Sergio Moro afirmou também que se “comprometeu a não ficar calado” e que tem “falado muito mais ultimamente” por causa da situação atual do país.

“Como juiz eu praticamente não podia falar fora dos autos. Quando eu falava alguma coisa, eu era criticado. Como ministro, eu podia falar mais. Mas, ainda assim, havia restrições”, disse.

Ao conceder a entrevista, o ex-juiz da Lava-Jato empolgou os que incentivam a candidatura dele para para a presidência da República em 2022.

“Agora, sou um cidadão livre e, como cidadão livre, se eu não tiver a minha liberdade de opinião, de falar, então estou no país errado. Pretendo continuar participando do debate público. Nós precisamos conversar, debater, trocar ideias, convencer as pessoas ou ser convencido por elas para que possamos construir um país mais justo.”

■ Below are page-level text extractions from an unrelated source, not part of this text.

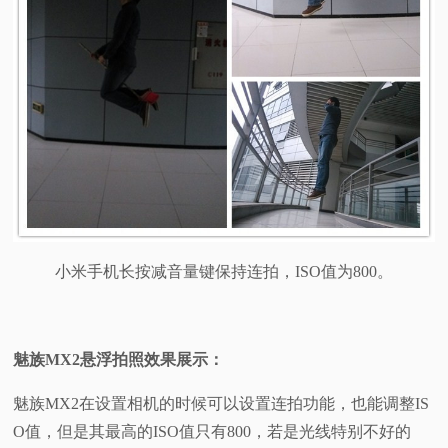
小米手机长按减音量键保持连拍，ISO值为800。
魅族MX2
悬浮拍照效果展示：
魅族MX2在设置相机的时候可以设置连拍功能，也能调整IS
O值，但是其最高的ISO值只有800，若是光线特别不好的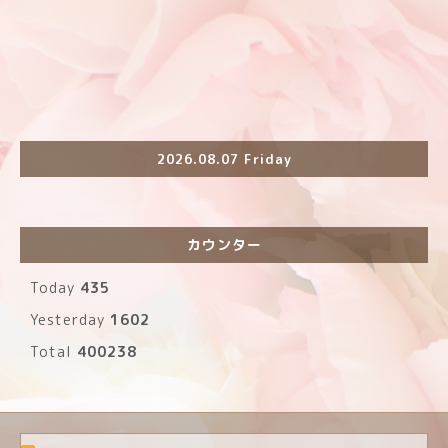
2026.08.07 Friday
カウンター
Today
435
Yesterday
1602
Total
400238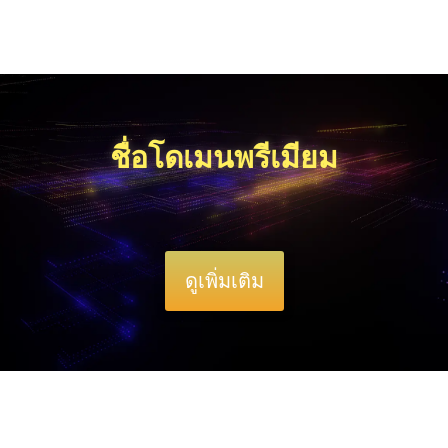
ชื่อโดเมนพรีเมียม
ดูเพิ่มเติม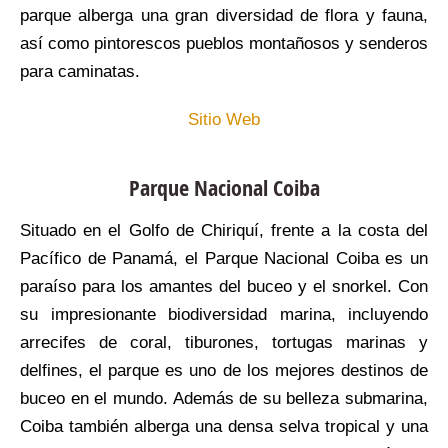
parque alberga una gran diversidad de flora y fauna,
así como pintorescos pueblos montañosos y senderos
para caminatas.
Sitio Web
Parque Nacional Coiba
Situado en el Golfo de Chiriquí, frente a la costa del
Pacífico de Panamá, el Parque Nacional Coiba es un
paraíso para los amantes del buceo y el snorkel. Con
su impresionante biodiversidad marina, incluyendo
arrecifes de coral, tiburones, tortugas marinas y
delfines, el parque es uno de los mejores destinos de
buceo en el mundo. Además de su belleza submarina,
Coiba también alberga una densa selva tropical y una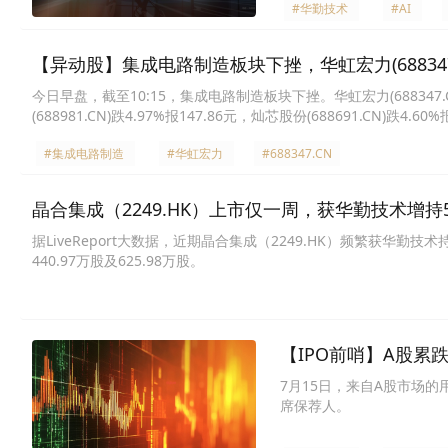
#华勤技术
#AI
【异动股】集成电路制造板块下挫，华虹宏力(688347.C
今日早盘，截至10:15，集成电路制造板块下挫。华虹宏力(688347.CN)跌
(688981.CN)跌4.97%报147.86元，灿芯股份(688691.CN)跌4.60
143.1元，芯联集成U(688469.CN)跌1.91%报7.69元，赛微电子(300
#集成电路制造
#华虹宏力
#688347.CN
晶合集成（2249.HK）上市仅一周，获华勤技术增持5.
据LiveReport大数据，近期晶合集成（2249.HK）频繁获华勤技
440.97万股及625.98万股。
【IPO前哨】A股累
修复
7月15日，来自A股市场的
席保荐人。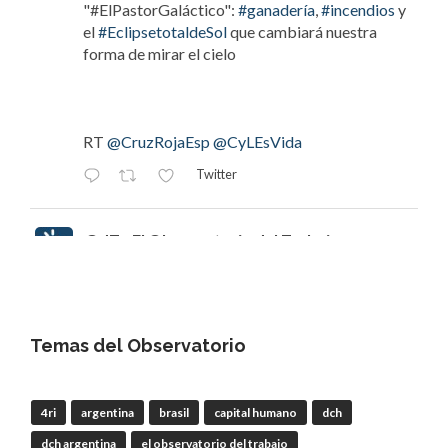
"#ElPastorGaláctico":
#ganadería
,
#incendios
y
el
#EclipsetotaldeSol
que cambiará nuestra
forma de mirar el cielo
RT
@CruzRojaEsp
@CyLEsVida
Twitter
OdT - El Observatorio del Trabajo
@elobdeltrabajo
·
8 Ago
#EclipsedeSol
Invitamos a escuchar
episodio 112 | Joaquín Tapioles,
"#ElPastorGaláctico": ganadería, incendios y el
Temas del Observatorio
#EclipsetotaldeSol
que cambiará nuestra forma
de mirar el cielo
4ri
argentina
brasil
capital humano
dch
dch argentina
el observatorio del trabajo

Assim como fez quando era juiz e quando foi ministro, Moro defendeu veementemente o fim do foro, mas ponderou que se houver, que seja apenas para resguardar as instituições.

Para ele, o foro no máximo, se existir, deve ser restrito aos presidentes dos três Poderes. Ao presidente da República, ao presidente do Supremo e aos presidentes das duas Casas Legislativas. “Eu não vejo razão de ser desse instituto (foro privilegiado). Eu tive foro privilegiado como juiz e agora como ministro e não sinto nenhuma falta dele. É um resquício completamente aristocrático”, disparou.

Sérgio Moro foi o responsável pelas primeiras condenações da Lava-Jato que se desdobraram em prisões de autoridades corruptas, doleiros, lobistas e empresários desonestos em diversos países, além do Brasil.

Outro tema abordado foi a prisão em segunda instância, que o ex-ministro lembrou que poderia ter sido resolvida ainda no primeiro semestre de 2019, antes do julgamento do Supremo Tribunal Federal, por meio da aprovação do dispositivo acerca do tema que fazia parte do Pacote Anticrime que apresentou ao Congresso Nacional, e que foi deturpado por parlamentares adeptos do “Lula Livre”.